Siding is moving into higher value, higher dollar applications and exploring new uses. They are even starting to apply it to dimensional and structural elements, considering it for products that would typically be laminated. We continue to see increasing demand.

Ross Sparenblek, Analyst

Okay. And then one of your competitors recently called out the vertical integration of the pulp and processing market in China as a secular opportunity over the coming years. Anything you can speak to as to like cadence, content or how you guys argue that market today?

Jeffrey Powell, CEO

Yes. When establishing pulp mills, one significant concern is the recovery boilers. Clyde, who recently joined us, serves that market and provides much of the technology for the Chinese market as these pulp mills are being constructed. Historically, China relied almost entirely on recycled fiber. However, after the Chinese government banned the import of waste paper, they needed to find alternative sources of fiber. As a result, they are building these pulp mills. Clyde is supplying boiler cleaning technology for those applications.

Ross Sparenblek, Analyst

Okay. And then maybe just one last one on your 80/20 expectations this year, you guys usually target two to three divisions. Anything more material to call out as like the mix within the segments?

Jeffrey Powell, CEO

We are continually working to expand our team that oversees these initiatives and to establish more companies. Progress is ongoing, and we expect to see some results from the businesses we began working with late last year by the end of this year. Other companies are just beginning or are scheduled to begin this process. Typically, in the first year following acquisitions, we focus on stabilizing and integrating them, helping them understand the programs, and deciding when they want to take on new initiatives.
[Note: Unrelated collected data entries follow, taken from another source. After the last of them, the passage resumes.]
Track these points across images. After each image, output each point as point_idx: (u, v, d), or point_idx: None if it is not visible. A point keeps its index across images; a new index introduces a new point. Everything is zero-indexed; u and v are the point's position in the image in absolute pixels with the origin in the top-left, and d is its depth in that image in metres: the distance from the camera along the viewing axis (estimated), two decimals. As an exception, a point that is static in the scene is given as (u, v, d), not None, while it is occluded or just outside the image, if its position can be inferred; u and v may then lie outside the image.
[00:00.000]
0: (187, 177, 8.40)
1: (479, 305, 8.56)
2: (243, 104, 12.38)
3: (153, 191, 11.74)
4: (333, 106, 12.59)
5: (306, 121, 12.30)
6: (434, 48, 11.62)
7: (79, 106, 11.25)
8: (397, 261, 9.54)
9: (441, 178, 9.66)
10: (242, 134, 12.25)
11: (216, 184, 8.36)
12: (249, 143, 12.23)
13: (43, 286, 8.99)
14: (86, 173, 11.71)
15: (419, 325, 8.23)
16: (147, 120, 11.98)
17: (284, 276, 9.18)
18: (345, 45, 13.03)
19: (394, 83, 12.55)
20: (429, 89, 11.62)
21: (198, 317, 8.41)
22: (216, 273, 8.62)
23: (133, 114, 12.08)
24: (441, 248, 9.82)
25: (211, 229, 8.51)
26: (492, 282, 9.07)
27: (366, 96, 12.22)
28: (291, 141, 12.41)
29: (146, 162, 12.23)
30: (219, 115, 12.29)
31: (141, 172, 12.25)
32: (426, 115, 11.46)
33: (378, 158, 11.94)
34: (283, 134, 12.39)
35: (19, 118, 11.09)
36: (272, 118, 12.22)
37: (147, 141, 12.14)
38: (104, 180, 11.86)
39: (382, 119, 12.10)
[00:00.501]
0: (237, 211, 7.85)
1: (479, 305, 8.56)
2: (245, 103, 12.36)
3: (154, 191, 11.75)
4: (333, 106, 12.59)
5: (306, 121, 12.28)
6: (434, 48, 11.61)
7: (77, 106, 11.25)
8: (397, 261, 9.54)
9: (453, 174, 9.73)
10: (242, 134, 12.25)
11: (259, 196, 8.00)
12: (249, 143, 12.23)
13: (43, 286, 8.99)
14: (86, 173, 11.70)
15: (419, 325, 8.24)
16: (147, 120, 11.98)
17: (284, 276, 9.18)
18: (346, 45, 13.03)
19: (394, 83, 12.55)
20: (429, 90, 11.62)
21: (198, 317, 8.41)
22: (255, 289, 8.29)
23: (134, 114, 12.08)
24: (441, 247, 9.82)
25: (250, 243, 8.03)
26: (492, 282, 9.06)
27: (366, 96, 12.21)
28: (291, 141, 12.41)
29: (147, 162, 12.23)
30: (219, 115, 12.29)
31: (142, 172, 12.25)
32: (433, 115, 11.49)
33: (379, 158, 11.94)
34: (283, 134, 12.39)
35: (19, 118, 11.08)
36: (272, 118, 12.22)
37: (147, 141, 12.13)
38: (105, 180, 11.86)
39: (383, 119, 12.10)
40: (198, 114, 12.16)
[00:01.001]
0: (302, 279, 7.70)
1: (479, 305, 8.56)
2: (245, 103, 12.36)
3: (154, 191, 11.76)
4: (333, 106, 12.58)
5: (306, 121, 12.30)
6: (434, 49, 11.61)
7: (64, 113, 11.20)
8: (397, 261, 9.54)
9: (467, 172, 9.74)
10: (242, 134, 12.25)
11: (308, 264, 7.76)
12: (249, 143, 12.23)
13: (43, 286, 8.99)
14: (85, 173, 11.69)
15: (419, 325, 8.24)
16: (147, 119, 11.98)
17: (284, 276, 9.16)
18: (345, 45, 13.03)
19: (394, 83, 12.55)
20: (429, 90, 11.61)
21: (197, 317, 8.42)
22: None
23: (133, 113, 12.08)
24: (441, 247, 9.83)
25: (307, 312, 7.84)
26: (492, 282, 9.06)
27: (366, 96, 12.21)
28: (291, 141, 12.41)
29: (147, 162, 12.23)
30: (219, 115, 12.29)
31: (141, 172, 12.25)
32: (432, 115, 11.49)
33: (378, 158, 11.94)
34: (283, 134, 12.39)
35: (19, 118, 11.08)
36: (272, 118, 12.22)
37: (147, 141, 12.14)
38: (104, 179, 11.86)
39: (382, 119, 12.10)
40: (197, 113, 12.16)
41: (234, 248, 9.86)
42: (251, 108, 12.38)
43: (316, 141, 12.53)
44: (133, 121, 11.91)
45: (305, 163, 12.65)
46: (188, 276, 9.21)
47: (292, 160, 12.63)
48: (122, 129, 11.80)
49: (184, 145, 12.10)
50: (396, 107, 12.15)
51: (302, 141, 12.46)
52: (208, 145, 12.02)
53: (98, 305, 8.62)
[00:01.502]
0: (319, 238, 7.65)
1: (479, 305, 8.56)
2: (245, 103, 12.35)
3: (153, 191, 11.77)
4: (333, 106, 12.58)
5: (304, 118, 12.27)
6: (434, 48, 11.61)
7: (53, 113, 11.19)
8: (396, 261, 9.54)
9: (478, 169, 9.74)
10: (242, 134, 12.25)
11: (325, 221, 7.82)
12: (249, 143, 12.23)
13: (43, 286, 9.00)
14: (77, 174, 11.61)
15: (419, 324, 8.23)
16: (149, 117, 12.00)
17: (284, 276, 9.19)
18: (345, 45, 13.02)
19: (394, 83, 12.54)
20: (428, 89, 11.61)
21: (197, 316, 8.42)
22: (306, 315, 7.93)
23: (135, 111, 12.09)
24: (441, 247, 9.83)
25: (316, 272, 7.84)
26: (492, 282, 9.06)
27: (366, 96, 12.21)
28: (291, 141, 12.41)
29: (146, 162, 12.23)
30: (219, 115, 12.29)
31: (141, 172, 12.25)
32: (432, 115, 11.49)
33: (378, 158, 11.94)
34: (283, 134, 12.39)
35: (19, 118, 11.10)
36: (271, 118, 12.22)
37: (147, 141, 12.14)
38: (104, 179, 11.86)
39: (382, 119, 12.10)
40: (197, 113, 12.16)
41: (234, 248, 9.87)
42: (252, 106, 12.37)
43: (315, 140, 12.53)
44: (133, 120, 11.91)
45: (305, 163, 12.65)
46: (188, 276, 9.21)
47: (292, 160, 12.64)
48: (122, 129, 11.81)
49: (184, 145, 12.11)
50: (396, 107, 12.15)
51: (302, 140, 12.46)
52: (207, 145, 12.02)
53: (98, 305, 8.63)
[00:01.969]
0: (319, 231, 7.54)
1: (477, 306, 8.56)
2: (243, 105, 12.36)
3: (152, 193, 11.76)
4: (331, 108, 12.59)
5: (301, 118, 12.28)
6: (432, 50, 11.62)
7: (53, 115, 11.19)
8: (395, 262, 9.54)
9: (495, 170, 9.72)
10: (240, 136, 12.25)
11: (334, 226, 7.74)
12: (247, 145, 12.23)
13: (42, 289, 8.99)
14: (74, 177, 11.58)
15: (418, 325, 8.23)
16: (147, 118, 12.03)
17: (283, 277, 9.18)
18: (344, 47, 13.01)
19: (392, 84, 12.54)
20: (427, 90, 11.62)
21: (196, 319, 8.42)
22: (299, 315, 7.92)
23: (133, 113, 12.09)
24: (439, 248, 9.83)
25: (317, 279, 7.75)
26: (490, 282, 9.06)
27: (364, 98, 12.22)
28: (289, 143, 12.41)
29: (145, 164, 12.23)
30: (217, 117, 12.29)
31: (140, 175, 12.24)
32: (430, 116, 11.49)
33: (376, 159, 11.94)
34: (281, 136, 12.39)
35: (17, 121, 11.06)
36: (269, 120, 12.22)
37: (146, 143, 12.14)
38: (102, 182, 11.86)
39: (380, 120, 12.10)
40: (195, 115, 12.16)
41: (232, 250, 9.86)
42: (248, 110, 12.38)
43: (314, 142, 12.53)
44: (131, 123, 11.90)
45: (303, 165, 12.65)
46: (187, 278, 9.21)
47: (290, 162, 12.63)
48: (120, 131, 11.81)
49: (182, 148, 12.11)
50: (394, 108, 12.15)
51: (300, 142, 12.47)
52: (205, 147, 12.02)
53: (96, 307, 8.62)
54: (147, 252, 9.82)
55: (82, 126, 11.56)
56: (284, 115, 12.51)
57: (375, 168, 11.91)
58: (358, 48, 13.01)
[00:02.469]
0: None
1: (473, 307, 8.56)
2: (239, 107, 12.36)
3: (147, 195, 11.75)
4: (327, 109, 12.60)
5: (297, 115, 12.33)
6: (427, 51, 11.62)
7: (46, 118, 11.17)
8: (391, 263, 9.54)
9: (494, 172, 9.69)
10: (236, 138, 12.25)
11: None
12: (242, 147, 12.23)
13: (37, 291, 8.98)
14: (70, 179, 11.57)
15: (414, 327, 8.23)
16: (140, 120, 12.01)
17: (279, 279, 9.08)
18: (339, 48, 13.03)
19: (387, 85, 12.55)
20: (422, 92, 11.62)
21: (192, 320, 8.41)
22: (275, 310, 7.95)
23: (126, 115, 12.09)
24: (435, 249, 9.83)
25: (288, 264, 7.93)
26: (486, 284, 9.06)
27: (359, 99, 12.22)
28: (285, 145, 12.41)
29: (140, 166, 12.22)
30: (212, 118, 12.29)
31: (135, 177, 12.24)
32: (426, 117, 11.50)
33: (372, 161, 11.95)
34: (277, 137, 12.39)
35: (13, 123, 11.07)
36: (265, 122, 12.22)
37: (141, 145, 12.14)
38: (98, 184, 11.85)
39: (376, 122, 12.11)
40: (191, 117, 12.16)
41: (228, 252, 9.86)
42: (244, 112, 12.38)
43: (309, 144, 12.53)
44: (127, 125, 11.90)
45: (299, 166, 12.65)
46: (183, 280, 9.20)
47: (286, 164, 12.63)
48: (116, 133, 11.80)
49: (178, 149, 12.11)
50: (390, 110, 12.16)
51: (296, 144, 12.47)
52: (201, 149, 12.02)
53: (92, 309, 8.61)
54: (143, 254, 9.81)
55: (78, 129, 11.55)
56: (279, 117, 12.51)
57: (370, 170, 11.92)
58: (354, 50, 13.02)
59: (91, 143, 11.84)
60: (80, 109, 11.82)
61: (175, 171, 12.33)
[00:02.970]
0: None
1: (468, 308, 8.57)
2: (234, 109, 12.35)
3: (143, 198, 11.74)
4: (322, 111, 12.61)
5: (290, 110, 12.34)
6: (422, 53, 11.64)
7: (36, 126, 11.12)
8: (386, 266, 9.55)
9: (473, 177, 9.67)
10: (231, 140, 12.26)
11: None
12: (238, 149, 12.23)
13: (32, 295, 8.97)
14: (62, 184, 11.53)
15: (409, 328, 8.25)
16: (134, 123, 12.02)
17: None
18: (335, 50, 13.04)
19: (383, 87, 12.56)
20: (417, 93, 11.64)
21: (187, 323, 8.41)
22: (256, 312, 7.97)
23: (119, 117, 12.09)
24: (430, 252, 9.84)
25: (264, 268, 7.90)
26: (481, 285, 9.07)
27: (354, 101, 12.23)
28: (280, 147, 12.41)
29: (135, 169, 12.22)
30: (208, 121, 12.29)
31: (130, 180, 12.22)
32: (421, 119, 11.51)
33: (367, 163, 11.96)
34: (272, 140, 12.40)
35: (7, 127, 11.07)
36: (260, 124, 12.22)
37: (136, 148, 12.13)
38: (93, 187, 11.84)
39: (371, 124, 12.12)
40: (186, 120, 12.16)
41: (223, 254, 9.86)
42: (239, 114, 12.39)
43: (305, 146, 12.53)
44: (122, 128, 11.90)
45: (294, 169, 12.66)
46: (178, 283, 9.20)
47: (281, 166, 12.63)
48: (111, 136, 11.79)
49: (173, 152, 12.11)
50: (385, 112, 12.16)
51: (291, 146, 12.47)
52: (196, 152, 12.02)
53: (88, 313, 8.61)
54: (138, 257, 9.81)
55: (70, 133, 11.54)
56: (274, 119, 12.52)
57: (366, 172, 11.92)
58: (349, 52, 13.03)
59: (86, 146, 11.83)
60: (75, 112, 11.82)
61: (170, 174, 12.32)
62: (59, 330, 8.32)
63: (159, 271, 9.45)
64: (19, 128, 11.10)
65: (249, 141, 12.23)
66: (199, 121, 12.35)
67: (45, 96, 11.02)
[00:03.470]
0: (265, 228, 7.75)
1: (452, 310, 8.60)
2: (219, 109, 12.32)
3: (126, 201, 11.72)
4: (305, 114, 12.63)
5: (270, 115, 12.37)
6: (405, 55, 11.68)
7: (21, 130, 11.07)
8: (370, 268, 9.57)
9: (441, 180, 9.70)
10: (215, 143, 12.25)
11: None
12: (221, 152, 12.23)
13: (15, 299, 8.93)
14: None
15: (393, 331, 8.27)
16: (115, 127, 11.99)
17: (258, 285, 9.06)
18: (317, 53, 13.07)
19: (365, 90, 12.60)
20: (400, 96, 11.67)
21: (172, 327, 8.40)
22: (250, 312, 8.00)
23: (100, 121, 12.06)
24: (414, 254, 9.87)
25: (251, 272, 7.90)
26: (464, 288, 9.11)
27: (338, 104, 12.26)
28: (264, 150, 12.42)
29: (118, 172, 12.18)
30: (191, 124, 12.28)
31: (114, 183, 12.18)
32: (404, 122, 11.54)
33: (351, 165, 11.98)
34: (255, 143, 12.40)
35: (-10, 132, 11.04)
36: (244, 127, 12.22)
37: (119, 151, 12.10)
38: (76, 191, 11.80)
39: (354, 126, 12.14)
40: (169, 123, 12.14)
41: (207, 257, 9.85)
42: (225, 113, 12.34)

For some of the newer companies, those initiatives are still in the planning stages. However, our team is improving in implementation, and this will remain a key internal focus for us in the years ahead.

Operator, Operator

I'm showing no further questions at this time. I'll now turn it back to Jeff Powell for closing remarks.

Jeffrey Powell, CEO

Thanks, Marvin. Before wrapping up the call today, I just want to leave you with a couple of takeaways. We finished the year with improving business conditions. We acquired two great companies in the second half of 2025, and the integration of this business into the Kadant family is going well, and I'm confident that they'll make meaningful contributions in 2026 and beyond. The outlook for 2026 is optimistic with expectations of increased project activity and stable aftermarket demand. And we look forward to maximizing the value that we create for our customers and for our stockholders in 2026. And with that, we want to thank you for joining us today.

Operator, Operator

Thank you for your participation in today's conference. This does conclude the program. You may now disconnect.